=== Text block ===

The effect of the combined hydrothermal-microwave (HT-MW) pretreatment operating conditions on the oil extraction yield by cold pressing was evaluated, as well as its canolol and tocopherols content. Entire and broken canola seeds were subjected to hydrothermal pretreatment at different temperatures (110°C and 130°C), then they were irradiated in a microwave oven until reaching a moisture content of 6.5% (dry basis), that it is a safe storage moisture and it is adequate for the pressing process. Entire seeds exposed at a HT temperature of 130°C and microwaved for 2.98 min exhibited the best canola oil expression yield (34.9%, d.b) and the highest amount of canolol (533 μg/g oil), maintaining the total tocopherol content invariant with respect to oil from samples subjected to the other pretreatment operating conditions and from untreated seeds. However, individual tocopherol isomers presented different contents when varying pretreatment conditions, showing a differential extraction due to the factors analysed (seeds granulometry/breakage and HT temperature). At the optimum conditions quality as means of acidity, peroxide index and p-Anisidine value were determined. Acidity index slightly increased due to the pretreatment and peroxide index significantly diminished, being both value below the limits preestablished by the Alimentarius Codex. Meanwhile, p-Anisidine value notably increased, slightly affecting TOTOX value.
Canola oil, Canolol, Tocopherols, Expression, Hydrothermal pretreatment, Microwave.
Canola oil is considered one of the most important vegetable oil in the world after palm oil and soybean oil . It ranks third in world production, being the main producers the European Union, China, India and Canada. It is characterized by an oleic acid high content and a high relative content of α-linolenic acid. This, together with a 2:1 ratio between ω-6 (C18: 2 α- linoleic) and ω-3 (C18: 3 linolenic) fatty acids, make canola oil nutritionally attractive.

=== Entries provided ===

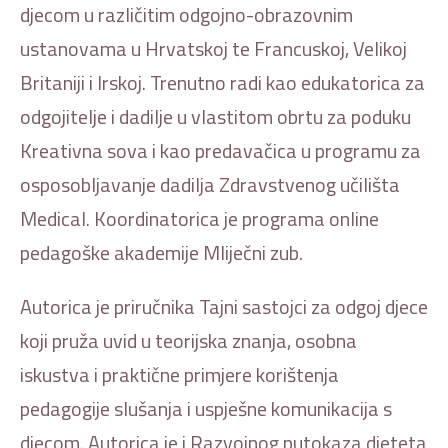
djecom u različitim odgojno-obrazovnim
ustanovama u Hrvatskoj te Francuskoj, Velikoj
Britaniji i Irskoj. Trenutno radi kao edukatorica za
odgojitelje i dadilje u vlastitom obrtu za poduku
Kreativna sova i kao predavačica u programu za
osposobljavanje dadilja Zdravstvenog učilišta
Medical. Koordinatorica je programa online
pedagoške akademije Mliječni zub.
Autorica je priručnika Tajni sastojci za odgoj djece
koji pruža uvid u teorijska znanja, osobna
iskustva i praktične primjere korištenja
pedagogije slušanja i uspješne komunikacija s
djecom. Autorica je i Razvojnog putokaza djeteta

===

■ Try it ■
Please reproduce, word for word, the part of the canola oil text that opens with the words containing "Canola oil, Canolol, Tocopherols, Expression, Hydrothermal" and closes with "oil nutritionally attractive.".

■ Response for this exercise ■
Canola oil, Canolol, Tocopherols, Expression, Hydrothermal pretreatment, Microwave.
Canola oil is considered one of the most important vegetable oil in the world after palm oil and soybean oil . It ranks third in world production, being the main producers the European Union, China, India and Canada. It is characterized by an oleic acid high content and a high relative content of α-linolenic acid. This, together with a 2:1 ratio between ω-6 (C18: 2 α- linoleic) and ω-3 (C18: 3 linolenic) fatty acids, make canola oil nutritionally attractive.